[EXERCISE GOAL]
Give back every record exactly as written.

(Data records)

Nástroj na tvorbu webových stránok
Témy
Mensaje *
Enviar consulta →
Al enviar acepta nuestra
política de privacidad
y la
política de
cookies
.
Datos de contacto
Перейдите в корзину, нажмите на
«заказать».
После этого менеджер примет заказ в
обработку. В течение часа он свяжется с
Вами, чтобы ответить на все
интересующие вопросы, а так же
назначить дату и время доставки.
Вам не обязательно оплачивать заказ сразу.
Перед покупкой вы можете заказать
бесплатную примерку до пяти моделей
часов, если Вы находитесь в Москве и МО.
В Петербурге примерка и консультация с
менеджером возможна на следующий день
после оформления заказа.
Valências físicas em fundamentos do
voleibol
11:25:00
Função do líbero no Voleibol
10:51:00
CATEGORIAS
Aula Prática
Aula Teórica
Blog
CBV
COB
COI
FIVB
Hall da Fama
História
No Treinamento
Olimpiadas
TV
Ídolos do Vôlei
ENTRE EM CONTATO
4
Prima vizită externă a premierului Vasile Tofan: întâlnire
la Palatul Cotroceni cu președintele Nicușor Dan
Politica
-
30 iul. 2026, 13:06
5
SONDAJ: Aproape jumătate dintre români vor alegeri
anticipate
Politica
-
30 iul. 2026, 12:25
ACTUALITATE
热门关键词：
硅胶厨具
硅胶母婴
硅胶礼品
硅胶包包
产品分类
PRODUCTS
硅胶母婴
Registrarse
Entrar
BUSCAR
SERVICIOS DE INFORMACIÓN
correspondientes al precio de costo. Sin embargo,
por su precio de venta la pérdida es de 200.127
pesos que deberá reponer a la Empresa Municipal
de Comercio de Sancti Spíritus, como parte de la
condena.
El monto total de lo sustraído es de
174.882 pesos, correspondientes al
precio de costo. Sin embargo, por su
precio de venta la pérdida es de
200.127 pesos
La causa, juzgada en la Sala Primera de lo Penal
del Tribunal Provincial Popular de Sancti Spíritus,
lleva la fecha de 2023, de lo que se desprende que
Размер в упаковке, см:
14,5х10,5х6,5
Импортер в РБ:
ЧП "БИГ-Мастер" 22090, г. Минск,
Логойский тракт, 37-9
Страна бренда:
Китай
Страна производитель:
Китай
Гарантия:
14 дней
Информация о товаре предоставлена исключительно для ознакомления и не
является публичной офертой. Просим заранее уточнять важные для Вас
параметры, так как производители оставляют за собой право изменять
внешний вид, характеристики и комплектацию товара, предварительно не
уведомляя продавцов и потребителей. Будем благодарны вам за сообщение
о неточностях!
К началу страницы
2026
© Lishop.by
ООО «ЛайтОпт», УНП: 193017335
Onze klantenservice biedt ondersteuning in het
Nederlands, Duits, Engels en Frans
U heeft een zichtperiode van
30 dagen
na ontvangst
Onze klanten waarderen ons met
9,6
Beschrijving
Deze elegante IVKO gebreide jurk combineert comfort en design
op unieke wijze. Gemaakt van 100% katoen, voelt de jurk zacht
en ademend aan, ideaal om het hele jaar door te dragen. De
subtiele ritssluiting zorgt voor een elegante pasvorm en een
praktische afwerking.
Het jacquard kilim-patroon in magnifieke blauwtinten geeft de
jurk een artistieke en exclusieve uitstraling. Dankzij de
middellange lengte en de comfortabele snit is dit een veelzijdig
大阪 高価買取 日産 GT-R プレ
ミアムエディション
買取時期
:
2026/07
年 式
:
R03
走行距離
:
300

[RESULT FOR THIS EXERCISE]
Nástroj na tvorbu webových stránok
Témy
Mensaje *
Enviar consulta →
Al enviar acepta nuestra
política de privacidad
y la
política de
cookies
.
Datos de contacto
Перейдите в корзину, нажмите на
«заказать».
После этого менеджер примет заказ в
обработку. В течение часа он свяжется с
Вами, чтобы ответить на все
интересующие вопросы, а так же
назначить дату и время доставки.
Вам не обязательно оплачивать заказ сразу.
Перед покупкой вы можете заказать
бесплатную примерку до пяти моделей
часов, если Вы находитесь в Москве и МО.
В Петербурге примерка и консультация с
менеджером возможна на следующий день
после оформления заказа.
Valências físicas em fundamentos do
voleibol
11:25:00
Função do líbero no Voleibol
10:51:00
CATEGORIAS
Aula Prática
Aula Teórica
Blog
CBV
COB
COI
FIVB
Hall da Fama
História
No Treinamento
Olimpiadas
TV
Ídolos do Vôlei
ENTRE EM CONTATO
4
Prima vizită externă a premierului Vasile Tofan: întâlnire
la Palatul Cotroceni cu președintele Nicușor Dan
Politica
-
30 iul. 2026, 13:06
5
SONDAJ: Aproape jumătate dintre români vor alegeri
anticipate
Politica
-
30 iul. 2026, 12:25
ACTUALITATE
热门关键词：
硅胶厨具
硅胶母婴
硅胶礼品
硅胶包包
产品分类
PRODUCTS
硅胶母婴
Registrarse
Entrar
BUSCAR
SERVICIOS DE INFORMACIÓN
correspondientes al precio de costo. Sin embargo,
por su precio de venta la pérdida es de 200.127
pesos que deberá reponer a la Empresa Municipal
de Comercio de Sancti Spíritus, como parte de la
condena.
El monto total de lo sustraído es de
174.882 pesos, correspondientes al
precio de costo. Sin embargo, por su
precio de venta la pérdida es de
200.127 pesos
La causa, juzgada en la Sala Primera de lo Penal
del Tribunal Provincial Popular de Sancti Spíritus,
lleva la fecha de 2023, de lo que se desprende que
Размер в упаковке, см:
14,5х10,5х6,5
Импортер в РБ:
ЧП "БИГ-Мастер" 22090, г. Минск,
Логойский тракт, 37-9
Страна бренда:
Китай
Страна производитель:
Китай
Гарантия:
14 дней
Информация о товаре предоставлена исключительно для ознакомления и не
является публичной офертой. Просим заранее уточнять важные для Вас
параметры, так как производители оставляют за собой право изменять
внешний вид, характеристики и комплектацию товара, предварительно не
уведомляя продавцов и потребителей. Будем благодарны вам за сообщение
о неточностях!
К началу страницы
2026
© Lishop.by
ООО «ЛайтОпт», УНП: 193017335
Onze klantenservice biedt ondersteuning in het
Nederlands, Duits, Engels en Frans
U heeft een zichtperiode van
30 dagen
na ontvangst
Onze klanten waarderen ons met
9,6
Beschrijving
Deze elegante IVKO gebreide jurk combineert comfort en design
op unieke wijze. Gemaakt van 100% katoen, voelt de jurk zacht
en ademend aan, ideaal om het hele jaar door te dragen. De
subtiele ritssluiting zorgt voor een elegante pasvorm en een
praktische afwerking.
Het jacquard kilim-patroon in magnifieke blauwtinten geeft de
jurk een artistieke en exclusieve uitstraling. Dankzij de
middellange lengte en de comfortabele snit is dit een veelzijdig
大阪 高価買取 日産 GT-R プレ
ミアムエディション
買取時期
:
2026/07
年 式
:
R03
走行距離
:
300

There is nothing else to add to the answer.